The Children’s Minister warned, however, that the National Transfer Scheme could be made compulsory if councils do not “get behind” the rota system.

“I really would encourage you to try and get behind this system. Please keep going because otherwise we’ll have to go for the mandation and I think that will further increase pressure on local authorities,” Ford told the conference.

“Sometimes local authorities say that these young people will not want to live in rural areas, or outside the big cities as reasons why some areas feel that they cannot step forward and play their part. I know that meeting these young people’s needs can be challenging, but it can also be very rewarding and there are many examples of local authorities doing excellent work in rising to this challenge.”

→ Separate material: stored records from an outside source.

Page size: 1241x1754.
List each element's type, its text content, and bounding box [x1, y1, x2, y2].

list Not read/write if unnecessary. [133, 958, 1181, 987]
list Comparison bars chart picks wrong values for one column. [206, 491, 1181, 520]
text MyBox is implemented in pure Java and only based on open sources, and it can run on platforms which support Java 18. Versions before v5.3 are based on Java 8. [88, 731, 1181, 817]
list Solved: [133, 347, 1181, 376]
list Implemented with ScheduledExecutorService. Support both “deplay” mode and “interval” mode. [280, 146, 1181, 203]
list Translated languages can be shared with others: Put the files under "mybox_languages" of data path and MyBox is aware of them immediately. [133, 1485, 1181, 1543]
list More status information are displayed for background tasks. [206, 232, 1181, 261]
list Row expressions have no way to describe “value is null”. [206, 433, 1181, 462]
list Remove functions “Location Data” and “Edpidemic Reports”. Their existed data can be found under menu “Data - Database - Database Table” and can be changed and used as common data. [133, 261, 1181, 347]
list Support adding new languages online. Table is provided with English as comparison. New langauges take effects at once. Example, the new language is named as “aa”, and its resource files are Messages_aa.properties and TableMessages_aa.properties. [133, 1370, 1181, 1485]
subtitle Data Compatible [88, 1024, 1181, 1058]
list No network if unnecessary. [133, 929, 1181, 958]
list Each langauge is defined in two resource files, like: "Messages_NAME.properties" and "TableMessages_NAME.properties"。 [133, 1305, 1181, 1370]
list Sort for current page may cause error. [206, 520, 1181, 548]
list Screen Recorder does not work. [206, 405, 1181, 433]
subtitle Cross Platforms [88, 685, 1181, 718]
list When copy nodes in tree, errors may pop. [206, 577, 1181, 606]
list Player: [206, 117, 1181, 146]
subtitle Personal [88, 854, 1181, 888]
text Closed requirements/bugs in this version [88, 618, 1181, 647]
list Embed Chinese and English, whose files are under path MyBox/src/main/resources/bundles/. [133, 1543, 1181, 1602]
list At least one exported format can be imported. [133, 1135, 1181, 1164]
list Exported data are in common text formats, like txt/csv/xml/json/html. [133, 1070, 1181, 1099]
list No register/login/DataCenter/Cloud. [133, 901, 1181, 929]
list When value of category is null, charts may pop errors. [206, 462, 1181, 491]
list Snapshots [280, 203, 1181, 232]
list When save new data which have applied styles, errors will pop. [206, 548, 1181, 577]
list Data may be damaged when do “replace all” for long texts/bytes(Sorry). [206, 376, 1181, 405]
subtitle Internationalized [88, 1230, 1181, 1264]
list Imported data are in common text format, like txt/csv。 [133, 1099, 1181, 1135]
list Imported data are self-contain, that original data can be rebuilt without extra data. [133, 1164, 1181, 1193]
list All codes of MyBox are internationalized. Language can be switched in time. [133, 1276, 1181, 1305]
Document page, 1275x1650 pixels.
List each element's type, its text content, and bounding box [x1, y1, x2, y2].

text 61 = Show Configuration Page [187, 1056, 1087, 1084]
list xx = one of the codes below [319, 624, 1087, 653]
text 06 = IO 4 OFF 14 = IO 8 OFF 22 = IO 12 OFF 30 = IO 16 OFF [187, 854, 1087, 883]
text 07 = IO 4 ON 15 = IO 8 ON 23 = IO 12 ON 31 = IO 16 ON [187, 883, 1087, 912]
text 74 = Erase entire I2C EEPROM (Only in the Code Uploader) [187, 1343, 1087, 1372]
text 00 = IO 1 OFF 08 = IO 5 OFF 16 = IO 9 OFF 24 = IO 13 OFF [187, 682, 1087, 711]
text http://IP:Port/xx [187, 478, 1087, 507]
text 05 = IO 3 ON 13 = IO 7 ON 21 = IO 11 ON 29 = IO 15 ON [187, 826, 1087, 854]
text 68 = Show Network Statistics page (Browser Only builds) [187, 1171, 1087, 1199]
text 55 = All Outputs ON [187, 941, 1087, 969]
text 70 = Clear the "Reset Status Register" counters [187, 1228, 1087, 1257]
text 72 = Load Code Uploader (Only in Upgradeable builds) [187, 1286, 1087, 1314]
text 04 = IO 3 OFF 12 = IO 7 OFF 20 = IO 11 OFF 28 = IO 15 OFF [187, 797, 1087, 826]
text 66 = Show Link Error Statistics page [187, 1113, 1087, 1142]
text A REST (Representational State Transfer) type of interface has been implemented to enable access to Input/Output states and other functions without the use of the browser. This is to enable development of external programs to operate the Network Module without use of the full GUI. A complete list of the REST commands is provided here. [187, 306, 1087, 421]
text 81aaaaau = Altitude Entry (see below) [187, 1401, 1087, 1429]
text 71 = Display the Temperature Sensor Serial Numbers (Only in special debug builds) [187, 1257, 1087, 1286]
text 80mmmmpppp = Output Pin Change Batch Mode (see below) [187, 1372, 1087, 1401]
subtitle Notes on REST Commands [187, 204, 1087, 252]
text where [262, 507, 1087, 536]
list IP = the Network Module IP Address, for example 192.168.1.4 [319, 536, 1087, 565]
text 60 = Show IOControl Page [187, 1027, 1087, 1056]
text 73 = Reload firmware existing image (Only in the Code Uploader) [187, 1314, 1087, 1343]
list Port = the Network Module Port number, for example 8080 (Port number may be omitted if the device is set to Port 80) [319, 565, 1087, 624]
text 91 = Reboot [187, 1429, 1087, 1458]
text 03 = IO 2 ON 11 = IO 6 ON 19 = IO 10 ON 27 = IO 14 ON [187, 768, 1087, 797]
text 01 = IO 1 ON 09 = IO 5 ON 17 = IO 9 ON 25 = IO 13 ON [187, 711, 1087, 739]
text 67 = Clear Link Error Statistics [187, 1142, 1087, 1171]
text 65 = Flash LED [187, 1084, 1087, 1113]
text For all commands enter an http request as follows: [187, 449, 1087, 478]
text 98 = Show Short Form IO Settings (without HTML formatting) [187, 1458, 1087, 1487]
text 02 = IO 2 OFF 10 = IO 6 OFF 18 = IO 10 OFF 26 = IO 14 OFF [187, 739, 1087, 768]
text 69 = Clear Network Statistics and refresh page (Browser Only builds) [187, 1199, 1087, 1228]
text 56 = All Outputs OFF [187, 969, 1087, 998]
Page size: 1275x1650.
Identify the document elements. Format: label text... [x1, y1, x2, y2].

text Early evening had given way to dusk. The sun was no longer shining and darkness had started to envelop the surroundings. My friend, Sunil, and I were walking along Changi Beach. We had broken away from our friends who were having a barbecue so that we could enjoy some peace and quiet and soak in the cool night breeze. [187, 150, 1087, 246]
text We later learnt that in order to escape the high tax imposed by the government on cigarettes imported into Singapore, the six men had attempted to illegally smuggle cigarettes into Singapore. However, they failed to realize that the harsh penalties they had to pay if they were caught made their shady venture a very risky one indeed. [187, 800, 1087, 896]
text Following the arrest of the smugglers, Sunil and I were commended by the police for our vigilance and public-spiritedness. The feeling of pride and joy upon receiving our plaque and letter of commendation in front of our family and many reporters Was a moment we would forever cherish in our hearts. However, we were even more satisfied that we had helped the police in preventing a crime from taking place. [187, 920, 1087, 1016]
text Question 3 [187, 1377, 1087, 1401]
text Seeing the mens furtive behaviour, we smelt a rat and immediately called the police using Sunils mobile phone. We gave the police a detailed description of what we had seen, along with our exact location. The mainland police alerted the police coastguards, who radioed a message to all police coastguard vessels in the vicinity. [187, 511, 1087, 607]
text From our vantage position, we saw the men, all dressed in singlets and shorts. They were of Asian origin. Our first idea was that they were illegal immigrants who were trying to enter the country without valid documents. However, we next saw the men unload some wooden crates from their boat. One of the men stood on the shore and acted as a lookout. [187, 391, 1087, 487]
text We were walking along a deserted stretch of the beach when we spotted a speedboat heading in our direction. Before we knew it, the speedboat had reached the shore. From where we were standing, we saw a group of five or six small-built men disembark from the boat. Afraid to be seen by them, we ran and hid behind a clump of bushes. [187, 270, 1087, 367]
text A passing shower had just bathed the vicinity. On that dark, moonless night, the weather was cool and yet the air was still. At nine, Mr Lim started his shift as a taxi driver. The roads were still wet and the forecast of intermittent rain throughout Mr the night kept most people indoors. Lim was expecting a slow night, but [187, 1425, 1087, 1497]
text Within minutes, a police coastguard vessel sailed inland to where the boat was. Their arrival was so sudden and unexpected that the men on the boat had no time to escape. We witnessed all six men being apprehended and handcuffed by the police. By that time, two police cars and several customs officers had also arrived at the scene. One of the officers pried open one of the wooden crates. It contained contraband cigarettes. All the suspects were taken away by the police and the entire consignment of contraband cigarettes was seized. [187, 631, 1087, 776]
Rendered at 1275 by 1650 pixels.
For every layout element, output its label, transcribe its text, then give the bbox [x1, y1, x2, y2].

Last month, changes to the voluntary system were announced after Kent County Council warned that it may no longer be able to accept new Unaccompanied Asylum Seeking Children arrivals as its services reached “breaking point”. In response, the Home Office announced changes to the scheme to encourage more local authorities to “play their part”, however the scheme remained voluntary.
Read more: https://www.socialworktoday.co.uk/News/Councils-to-accept-migrant-children-on-a-rota-after-authority-reaches-%E2%80%98breaking-point%E2%80%99

The Minister also urged the children’s social care sector to complete a review of their safeguarding arrangements with schools, part of the Government’s response to Ofsted’s review of sexual abuse and harassment published last month.

It follows publication of strengthened safeguarding guidance for schools and colleges earlier this week, which strengthens sections of the guidance relating to peer-on-peer abuse, making clear that staff working in schools and post-16 settings should assume that even if no reports have been received, it could still be happening.

New data published by the NSPCC last week showed that the Report Abuse in Education helpline, launched on April 1 and extended until October as part of the response to the Ofsted Review, received 513 calls up to June 30, of which 97 were referred to external agencies such as the police and local authorities.